Dataset items:
====================

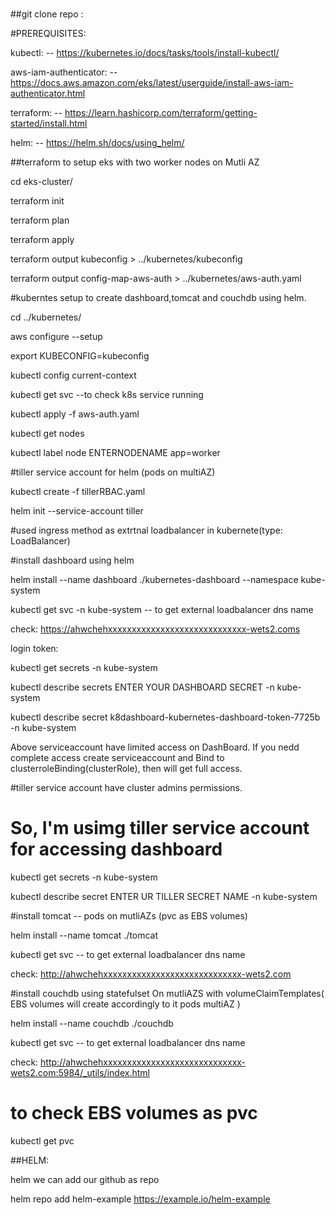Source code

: #
##git clone repo :

#PREREQUISITES:


kubectl:                   -- https://kubernetes.io/docs/tasks/tools/install-kubectl/

aws-iam-authenticator:    -- https://docs.aws.amazon.com/eks/latest/userguide/install-aws-iam-authenticator.html

terraform:                -- https://learn.hashicorp.com/terraform/getting-started/install.html

helm:                     -- https://helm.sh/docs/using_helm/

##terraform to setup eks with two worker nodes on Mutli AZ

cd eks-cluster/

terraform init  

terraform plan

terraform apply



terraform output kubeconfig > ../kubernetes/kubeconfig


terraform output config-map-aws-auth > ../kubernetes/aws-auth.yaml


#kuberntes setup to create dashboard,tomcat and couchdb using helm.

cd ../kubernetes/


aws configure   --setup

export KUBECONFIG=kubeconfig

kubectl config current-context

kubectl get svc --to check k8s service running


kubectl apply -f aws-auth.yaml


kubectl get nodes 

kubectl label node ENTERNODENAME app=worker



#tiller service account for helm (pods on multiAZ)

kubectl create -f tillerRBAC.yaml

helm init --service-account tiller

#used ingress method as extrtnal loadbalancer in kubernete(type: LoadBalancer)


#install dashboard using helm

helm install --name dashboard ./kubernetes-dashboard  --namespace kube-system

kubectl get svc -n kube-system  -- to get external loadbalancer dns name

check: https://ahwchehxxxxxxxxxxxxxxxxxxxxxxxxxxxxx-wets2.coms

login token:

 kubectl get secrets -n kube-system

 kubectl describe secrets ENTER YOUR DASHBOARD SECRET -n kube-system

kubectl describe secret k8dashboard-kubernetes-dashboard-token-7725b -n kube-system
 
Above serviceaccount have limited access on DashBoard. If you nedd complete access create serviceaccount and Bind to clusterroleBinding(clusterRole), then will get full access.

#tiller service account have cluster admins permissions.

# So, I'm usimg tiller service account for accessing dashboard

kubectl get secrets -n kube-system

 kubectl describe secret ENTER UR TILLER SECRET NAME -n kube-system


#install tomcat -- pods on mutliAZs (pvc as EBS volumes)

helm install --name tomcat ./tomcat

kubectl get svc -- to get external loadbalancer dns name

check: http://ahwchehxxxxxxxxxxxxxxxxxxxxxxxxxxxxx-wets2.com



#install couchdb using statefulset On mutliAZS with volumeClaimTemplates( EBS volumes will create accordingly to it  pods multiAZ )

helm install --name couchdb ./couchdb

kubectl get svc -- to get external loadbalancer dns name

check: http://ahwchehxxxxxxxxxxxxxxxxxxxxxxxxxxxxx-wets2.com:5984/_utils/index.html



# to check EBS volumes as pvc
 kubectl get pvc

##HELM:

helm we can add our github as repo


helm repo add helm-example https://example.io/helm-example
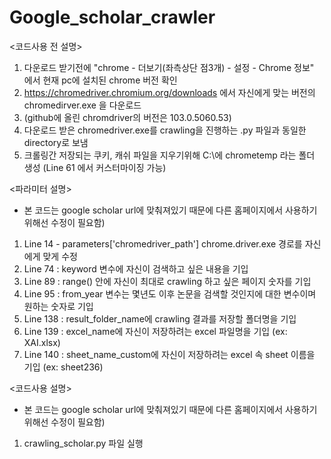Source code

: # Google_scholar_crawler

<코드사용 전 설명>
1. 다운로드 받기전에 "chrome - 더보기(좌측상단 점3개) - 설정 - Chrome 정보" 에서 현재 pc에 설치된 chrome 버전 확인
2. https://chromedriver.chromium.org/downloads 에서 자신에게 맞는 버전의 chromedirver.exe 을 다운로드
3. (github에 올린 chromdriver의 버전은 103.0.5060.53)
4. 다운로드 받은 chromedriver.exe를 crawling을 진행하는 .py 파일과 동일한 directory로 보냄
5. 크롤링간 저장되는 쿠키, 캐쉬 파일을 지우기위해 C:\에 chrometemp 라는 폴더 생성
   (Line 61 에서 커스터마이징 가능)


<파라미터 설명>
* 본 코드는 google scholar url에 맞춰져있기 때문에 다른 홈페이지에서 사용하기 위해선 수정이 필요함)
1. Line 14 - parameters['chromedriver_path'] chrome.driver.exe 경로를 자신에게 맞게 수정
2. Line 74 : keyword 변수에 자신이 검색하고 싶은 내용을 기입
3. Line 89 : range() 안에 자신이 최대로 crawling 하고 싶은 페이지 숫자를 기입
4. Line 95 : from_year 변수는 몇년도 이후 논문을 검색할 것인지에 대한 변수이며 원하는 숫자로 기입
5. Line 138 : result_folder_name에 crawling 결과를 저장할 폴더명을 기입
6. Line 139 : excel_name에 자신이 저장하려는 excel 파일명을 기입 (ex: XAI.xlsx)
7. Line 140 : sheet_name_custom에 자신이 저장하려는 excel 속 sheet 이름을 기입 (ex: sheet236)

<코드사용 설명>
* 본 코드는 google scholar url에 맞춰져있기 때문에 다른 홈페이지에서 사용하기 위해선 수정이 필요함)
1. crawling_scholar.py 파일 실행
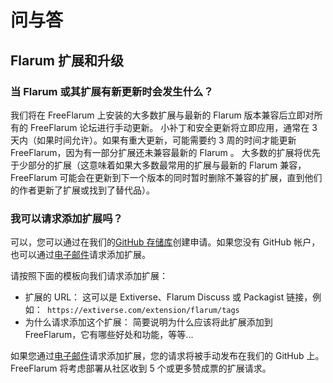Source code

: # 问与答

## Flarum 扩展和升级

### 当 Flarum 或其扩展有新更新时会发生什么？

我们将在 FreeFlarum 上安装的大多数扩展与最新的 Flarum 版本兼容后立即对所有的 FreeFlarum 论坛进行手动更新。
小补丁和安全更新将立即应用，通常在 3 天内（如果时间允许）。如果有重大更新，可能需要约 3 周的时间才能更新 FreeFlarum，因为有一部分扩展还未兼容最新的 Flarum 。
大多数的扩展将优先于少部分的扩展（这意味着如果大多数最常用的扩展与最新的 Flarum 兼容，FreeFlarum 可能会在更新到下一个版本的同时暂时删除不兼容的扩展，直到他们的作者更新了扩展或找到了替代品）。

### 我可以请求添加扩展吗？

可以，您可以通过在我们的[GitHub 存储库](https://github.com/FreeFlarum/freeflarum.com/issues)创建申请。如果您没有 GitHub 帐户，也可以通过[电子邮件](info@freeflarum.com)请求添加扩展。

请按照下面的模板向我们请求添加扩展：

- 扩展的 URL： 这可以是 Extiverse、Flarum Discuss 或 Packagist 链接，例如：` https://extiverse.com/extension/flarum/tags`
- 为什么请求添加这个扩展： 简要说明为什么应该将此扩展添加到 FreeFlarum，它有哪些好处和功能，等等...

如果您通过[电子邮件](info@freeflarum.com)请求添加扩展，您的请求将被手动发布在我们的 GitHub 上。 FreeFlarum 将考虑部署从社区收到 5 个或更多赞成票的扩展请求。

====================

Please retype the source text of every item above exactly, leaving out the pictures.

Source code

: #
##git clone repo :

#PREREQUISITES:


kubectl:                   -- https://kubernetes.io/docs/tasks/tools/install-kubectl/

aws-iam-authenticator:    -- https://docs.aws.amazon.com/eks/latest/userguide/install-aws-iam-authenticator.html

terraform:                -- https://learn.hashicorp.com/terraform/getting-started/install.html

helm:                     -- https://helm.sh/docs/using_helm/

##terraform to setup eks with two worker nodes on Mutli AZ

cd eks-cluster/

terraform init  

terraform plan

terraform apply



terraform output kubeconfig > ../kubernetes/kubeconfig


terraform output config-map-aws-auth > ../kubernetes/aws-auth.yaml


#kuberntes setup to create dashboard,tomcat and couchdb using helm.

cd ../kubernetes/


aws configure   --setup

export KUBECONFIG=kubeconfig

kubectl config current-context

kubectl get svc --to check k8s service running


kubectl apply -f aws-auth.yaml


kubectl get nodes 

kubectl label node ENTERNODENAME app=worker



#tiller service account for helm (pods on multiAZ)

kubectl create -f tillerRBAC.yaml

helm init --service-account tiller

#used ingress method as extrtnal loadbalancer in kubernete(type: LoadBalancer)


#install dashboard using helm

helm install --name dashboard ./kubernetes-dashboard  --namespace kube-system

kubectl get svc -n kube-system  -- to get external loadbalancer dns name

check: https://ahwchehxxxxxxxxxxxxxxxxxxxxxxxxxxxxx-wets2.coms

login token:

 kubectl get secrets -n kube-system

 kubectl describe secrets ENTER YOUR DASHBOARD SECRET -n kube-system

kubectl describe secret k8dashboard-kubernetes-dashboard-token-7725b -n kube-system
 
Above serviceaccount have limited access on DashBoard. If you nedd complete access create serviceaccount and Bind to clusterroleBinding(clusterRole), then will get full access.

#tiller service account have cluster admins permissions.

# So, I'm usimg tiller service account for accessing dashboard

kubectl get secrets -n kube-system

 kubectl describe secret ENTER UR TILLER SECRET NAME -n kube-system


#install tomcat -- pods on mutliAZs (pvc as EBS volumes)

helm install --name tomcat ./tomcat

kubectl get svc -- to get external loadbalancer dns name

check: http://ahwchehxxxxxxxxxxxxxxxxxxxxxxxxxxxxx-wets2.com



#install couchdb using statefulset On mutliAZS with volumeClaimTemplates( EBS volumes will create accordingly to it  pods multiAZ )

helm install --name couchdb ./couchdb

kubectl get svc -- to get external loadbalancer dns name

check: http://ahwchehxxxxxxxxxxxxxxxxxxxxxxxxxxxxx-wets2.com:5984/_utils/index.html



# to check EBS volumes as pvc
 kubectl get pvc

##HELM:

helm we can add our github as repo


helm repo add helm-example https://example.io/helm-example
Source code

: # Google_scholar_crawler

<코드사용 전 설명>
1. 다운로드 받기전에 "chrome - 더보기(좌측상단 점3개) - 설정 - Chrome 정보" 에서 현재 pc에 설치된 chrome 버전 확인
2. https://chromedriver.chromium.org/downloads 에서 자신에게 맞는 버전의 chromedirver.exe 을 다운로드
3. (github에 올린 chromdriver의 버전은 103.0.5060.53)
4. 다운로드 받은 chromedriver.exe를 crawling을 진행하는 .py 파일과 동일한 directory로 보냄
5. 크롤링간 저장되는 쿠키, 캐쉬 파일을 지우기위해 C:\에 chrometemp 라는 폴더 생성
   (Line 61 에서 커스터마이징 가능)


<파라미터 설명>
* 본 코드는 google scholar url에 맞춰져있기 때문에 다른 홈페이지에서 사용하기 위해선 수정이 필요함)
1. Line 14 - parameters['chromedriver_path'] chrome.driver.exe 경로를 자신에게 맞게 수정
2. Line 74 : keyword 변수에 자신이 검색하고 싶은 내용을 기입
3. Line 89 : range() 안에 자신이 최대로 crawling 하고 싶은 페이지 숫자를 기입
4. Line 95 : from_year 변수는 몇년도 이후 논문을 검색할 것인지에 대한 변수이며 원하는 숫자로 기입
5. Line 138 : result_folder_name에 crawling 결과를 저장할 폴더명을 기입
6. Line 139 : excel_name에 자신이 저장하려는 excel 파일명을 기입 (ex: XAI.xlsx)
7. Line 140 : sheet_name_custom에 자신이 저장하려는 excel 속 sheet 이름을 기입 (ex: sheet236)

<코드사용 설명>
* 본 코드는 google scholar url에 맞춰져있기 때문에 다른 홈페이지에서 사용하기 위해선 수정이 필요함)
1. crawling_scholar.py 파일 실행
Source code

: # 问与答

## Flarum 扩展和升级

### 当 Flarum 或其扩展有新更新时会发生什么？

我们将在 FreeFlarum 上安装的大多数扩展与最新的 Flarum 版本兼容后立即对所有的 FreeFlarum 论坛进行手动更新。
小补丁和安全更新将立即应用，通常在 3 天内（如果时间允许）。如果有重大更新，可能需要约 3 周的时间才能更新 FreeFlarum，因为有一部分扩展还未兼容最新的 Flarum 。
大多数的扩展将优先于少部分的扩展（这意味着如果大多数最常用的扩展与最新的 Flarum 兼容，FreeFlarum 可能会在更新到下一个版本的同时暂时删除不兼容的扩展，直到他们的作者更新了扩展或找到了替代品）。

### 我可以请求添加扩展吗？

可以，您可以通过在我们的[GitHub 存储库](https://github.com/FreeFlarum/freeflarum.com/issues)创建申请。如果您没有 GitHub 帐户，也可以通过[电子邮件](info@freeflarum.com)请求添加扩展。

请按照下面的模板向我们请求添加扩展：

- 扩展的 URL： 这可以是 Extiverse、Flarum Discuss 或 Packagist 链接，例如：` https://extiverse.com/extension/flarum/tags`
- 为什么请求添加这个扩展： 简要说明为什么应该将此扩展添加到 FreeFlarum，它有哪些好处和功能，等等...

如果您通过[电子邮件](info@freeflarum.com)请求添加扩展，您的请求将被手动发布在我们的 GitHub 上。 FreeFlarum 将考虑部署从社区收到 5 个或更多赞成票的扩展请求。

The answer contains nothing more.